Tra le conseguenze della guerra c’è anche la pesantissima stretta israeliana sui pendolari che da Gaza e Cisgiordania entravano a lavorare nei territori israeliani (talvolta senza permesso nella zona di Gerusalemme, con il tacito assenso delle autorità). Da qualche anno era in atto un graduale aumento dei permessi e dei flussi, nella speranza che l'integrazione economica avvicinasse, nel tempo, le popolazioni. Per molti israeliani quella visione è diventata semplicemente impossibile dopo il massacro jihadista, che i miliziani di Hamas hanno volutamente amplificato con torture e stupri – spesso filmati in diretta e caricati sul web allo scopo di umiliare Israele.

[Dati raccolti]
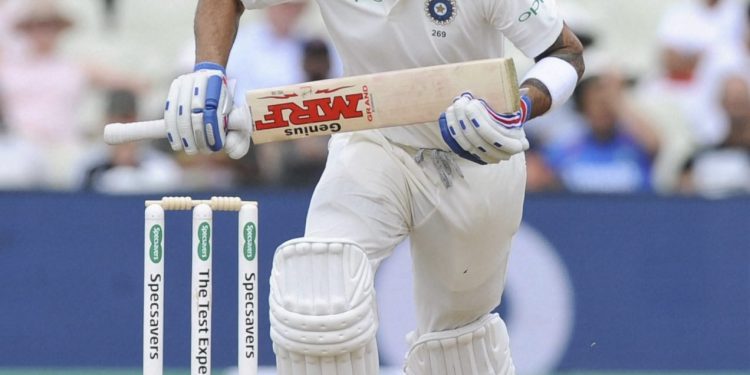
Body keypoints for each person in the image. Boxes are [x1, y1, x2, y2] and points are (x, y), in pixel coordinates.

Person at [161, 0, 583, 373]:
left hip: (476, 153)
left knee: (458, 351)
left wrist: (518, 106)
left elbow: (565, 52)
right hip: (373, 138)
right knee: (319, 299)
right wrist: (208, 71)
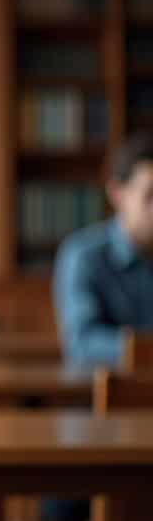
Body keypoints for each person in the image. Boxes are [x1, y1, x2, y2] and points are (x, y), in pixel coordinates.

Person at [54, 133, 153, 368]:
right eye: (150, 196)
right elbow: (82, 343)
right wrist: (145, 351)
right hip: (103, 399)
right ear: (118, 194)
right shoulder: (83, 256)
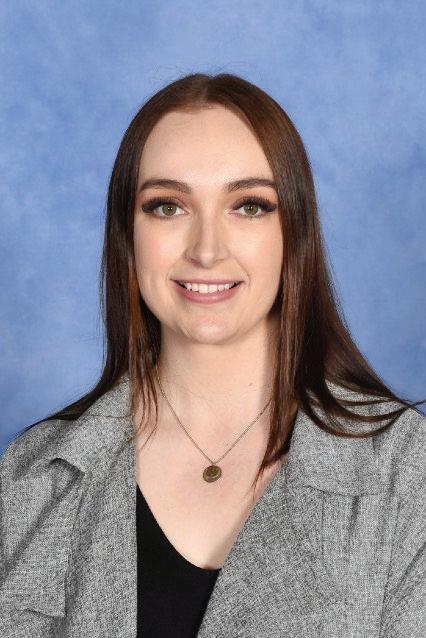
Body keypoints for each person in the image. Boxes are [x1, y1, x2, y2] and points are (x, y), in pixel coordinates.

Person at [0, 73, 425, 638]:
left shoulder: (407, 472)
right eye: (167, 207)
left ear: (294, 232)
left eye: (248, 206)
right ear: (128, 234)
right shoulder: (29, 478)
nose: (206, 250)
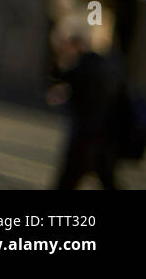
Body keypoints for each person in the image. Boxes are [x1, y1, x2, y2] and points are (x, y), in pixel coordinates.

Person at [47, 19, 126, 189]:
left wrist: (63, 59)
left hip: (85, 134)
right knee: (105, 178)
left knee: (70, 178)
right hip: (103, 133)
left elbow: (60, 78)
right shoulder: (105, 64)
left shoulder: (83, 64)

(Requisiti del compito):
Puoi proseguire il testo sulla stretta israeliana sui pendolari di Gaza e Cisgiordania, ripartendo subito dopo l'ultima frase?

(Risposta all'esercizio):
Le cicatrici del massacro

I racconti dell’attacco variano, ma condividono alcuni tratti: la pioggia di missili presto la mattina, la sensazione che quella volta ci fosse qualcosa di diverso, la confusione sui gruppi WhatsApp locali, gli allarmi, l'esercito che non arrivava. A Nir Oz Ela Haimi aveva spostato tutti i mobili di fronte alla porta d'ingresso e si era barricata nella stanza sicura di casa sua (tutte le case recenti ne hanno una) con i suoi due figli e due coltelli da cucina. È stata fortunata: i terroristi non sono riusciti a forzare la porta. Non lo è stato suo marito Tal. “Era andato in perlustrazione dopo che alla radio sono girate voci di un'infiltrazione. È rimasto nei paraggi per circa due ore, poi abbiamo perso ogni contatto. Il segnale del suo cellulare è stato localizzato a Khan Younis, nella Striscia. Ci sono voluti quasi due mesi prima che l’esercito confermasse che Tal era stato ucciso e il suo corpo portato a Gaza”, racconta suo cugino Udi Goren.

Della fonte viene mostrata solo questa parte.